The relationship between Hardy and Ramanujan is easily the most compelling part of the film, as the audience hardly gets to know much about Ramanujan other than his work. Ramanujan credits divine inspiration for his incalculable formulas—he says it’s intuition that things are right is all he needs. Hardy is presented as an atheist who couldn’t possibly grasp the mystical ways of Hinduism.

This precisely is the issue with the film—you won’t have to look far for “Orientalist” overtones, ad infinitum. Ramanujan’s spirituality is presented clumsily, replete with elephant Ganesha statues and all sorts of reductionistic motifs. He is made to look provincial in mind—merely the vessel for genius bestowed from up above.

The colonial mentality of England is presented surprisingly well, on the other hand. Everyone, but a few people like Hardy, make little effort to hide their disdain for Ramanujan’s Indian origin and humble beginnings. Micro aggressions, including not being allowed to step on the grass at Cambridge, abound.

Jeremy Irons plays Hardy beautifully, as a man wanting to help Ramanujan but perhaps too timid in facing down the pervasive racism leveled at his protégé. He publishes Ramanujan’s work and seeks to get him a fellowship but not once does he actually ever address the colonial mentality espoused by his colleagues—he simply, and formulaically, advocates for Ramanujan as a mathematician, not as a person.

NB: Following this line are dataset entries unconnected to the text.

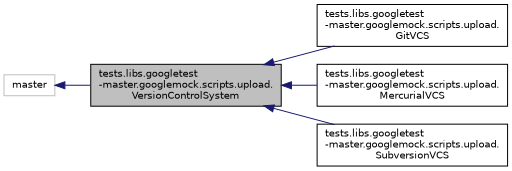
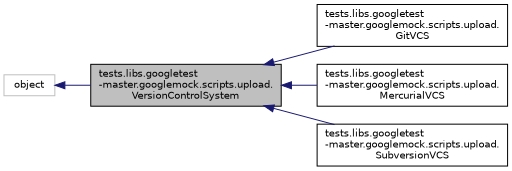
  digraph {
    rankdir=LR
    node [color=black fillcolor=white fontname=Helvetica fontsize=10 shape=record style=filled]
    edge [color=midnightblue dir=back fontname=Helvetica fontsize=10 labelfontname=Helvetica labelfontsize=10 style=solid]
    n1 [fillcolor=grey75 fontcolor=black height=0.2 label="tests.libs.googletest\l-master.googlemock.scripts.upload.\lVersionControlSystem" width=0.4]
    n2 [height=0.2 label="tests.libs.googletest\l-master.googlemock.scripts.upload.\lGitVCS" width=0.4]
    n3 [height=0.2 label="tests.libs.googletest\l-master.googlemock.scripts.upload.\lMercurialVCS" width=0.4]
    n4 [height=0.2 label="tests.libs.googletest\l-master.googlemock.scripts.upload.\lSubversionVCS" width=0.4]
-   n5 [color=grey75 height=0.2 label=master width=0.4]
+   n5 [color=grey75 height=0.2 label=object width=0.4]
    n1 -> n2
    n1 -> n3
    n1 -> n4
    n5 -> n1
  }
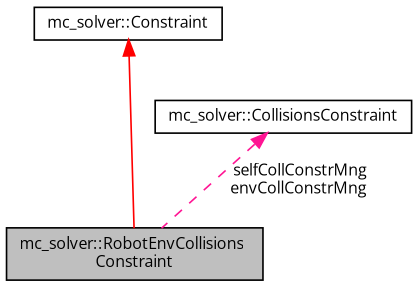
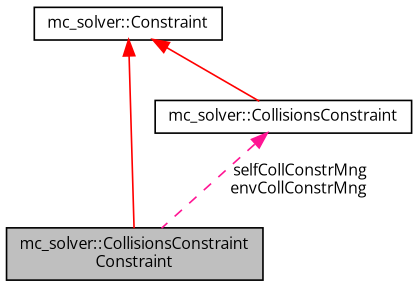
  digraph {
    fontname="Open Sans"
    node [color=black fillcolor=white fontname="Open Sans" fontsize=10 shape=record style=filled]
    edge [color=red dir=back fontname="Open Sans" fontsize=10 labelfontname=Helvetica labelfontsize=10 style=solid]
-   n1 [fillcolor=grey75 fontcolor=black height=0.2 label="mc_solver::RobotEnvCollisions\lConstraint" width=0.4]
+   n1 [fillcolor=grey75 fontcolor=black height=0.2 label="mc_solver::CollisionsConstraint\lConstraint" width=0.4]
    n2 [height=0.2 label="mc_solver::Constraint" width=0.4]
    n3 [height=0.2 label="mc_solver::CollisionsConstraint" width=0.4]
    n2 -> n1
+   n2 -> n3
    n3 -> n1 [color=deeppink label=" selfCollConstrMng\nenvCollConstrMng" style=dashed]
  }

Dev Patel, too, stays mired in playing Ramanujan as a bumbling country bumpkin; tall, gawky and impossibly awkward in every sense. All he wants, he says, is to publish and to get people to read his work, the scope of which is mind-boggling. In a true genius sense, he can’t be bothered with Hardy’s pedantics of proving theories.

The viewers are made to feel as though he has so many ideas bursting forth, it is all he can do to keep up with even so much as recording them. But the person gets lost in the formulas. We never understand, for example, much about his love for his wife, whom he left behind in India. We get little nuancing of him other than as a repository for other-worldly ideas. In the midst of all of this, mawkishness abounds… soft lighting and Indian sitar strains do, too.